Religion
- Affiliation: Theravada Buddhism

Location
- Country: Hmawbi Township, Yangon Region, Burma
- Interactive map of Aung Zabu Forest Monastery
- Coordinates: 17°04′40″N 96°05′01″E﻿ / ﻿17.0778288969°N 96.0835091118°E

= Aung Zabu Monastery =

Buddhist monastery in Hmawbi, Myanmar

Aung Zabu Forest Monastery (အောင်ဇမ္ဗူတောရဓမ္မရိပ်သာ; Aung Zabu Tawya Dhamma Yeiktha), commonly known as Japan Paya (ဂျပန်ဘုရား) is a Buddhist monastery (kyaung) in Yegya village, Hmawbi Township, Yangon Region, Myanmar (Burma).

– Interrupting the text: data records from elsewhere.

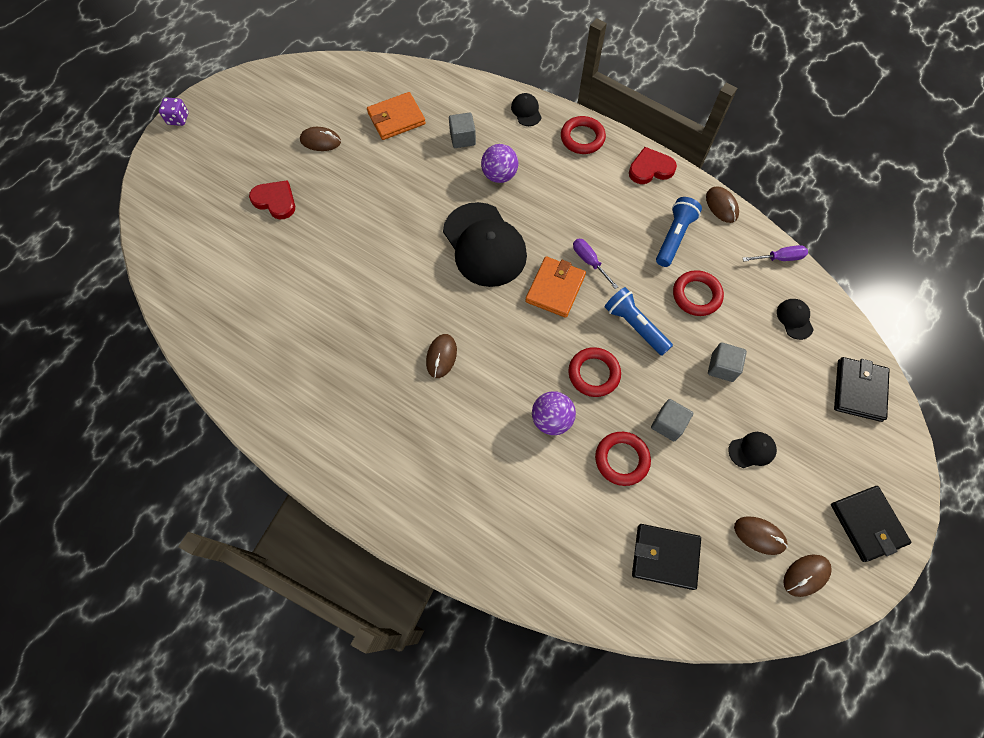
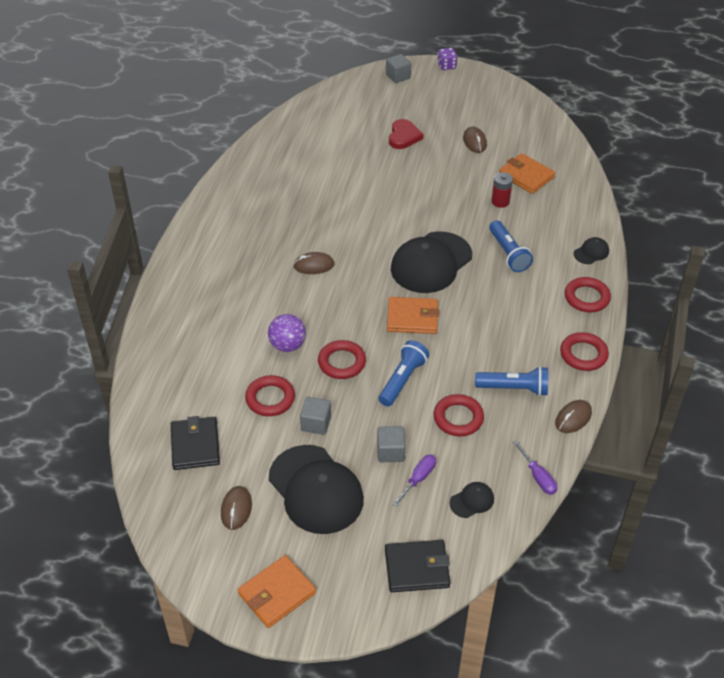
camera: 70 degrees right, 20 degrees down
grey cube [449,113,476,148] -> grey cube moved to [386,54,411,83]
purple ball [481,144,518,183] -> blue flashlight [489,220,533,272]
purple screwdriver [573,239,618,289] -> purple screwdriver moved to [392,454,436,507]
red heart [629,147,677,184] -> red ring [560,332,609,371]
black cap [729,432,777,468] -> black cap [269,445,364,534], size x2.35
brown mouse [783,554,832,597] -> none
black wallet [831,486,911,562] -> orange wallet [237,555,316,628]
none -> red battery [492,172,513,208]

The monastery was opened c. 2012, using the name of a prominent Buddhist retreat centre in Mawlamyine. The monastery is known for a collection of 301 historic Buddha images from the Pagan, Pinnya, Ava, Toungoo, Nyaungyan, Tagaung and Konbaung eras, although the authenticity of these images has not been verified. The images were donated by a Japanese national named Kumano in 2012. Over 10,000 visitors per week visit the monastery.

== Controversies ==
The monastery has been mired in controversy, criticised for being more a business venture, rather than a religious centre. The monastery grounds now include a shopping arcade, a small zoo, and other attractions. In 2023, the monastery's abbot Paṇḍavaṃsa sparked additional controversy after hosting a lavish 60th birthday celebration at Lotte Hotel in Yangon. He also opened a library, which purportedly doubles as a luxury residence, in Pyin Oo Lwin.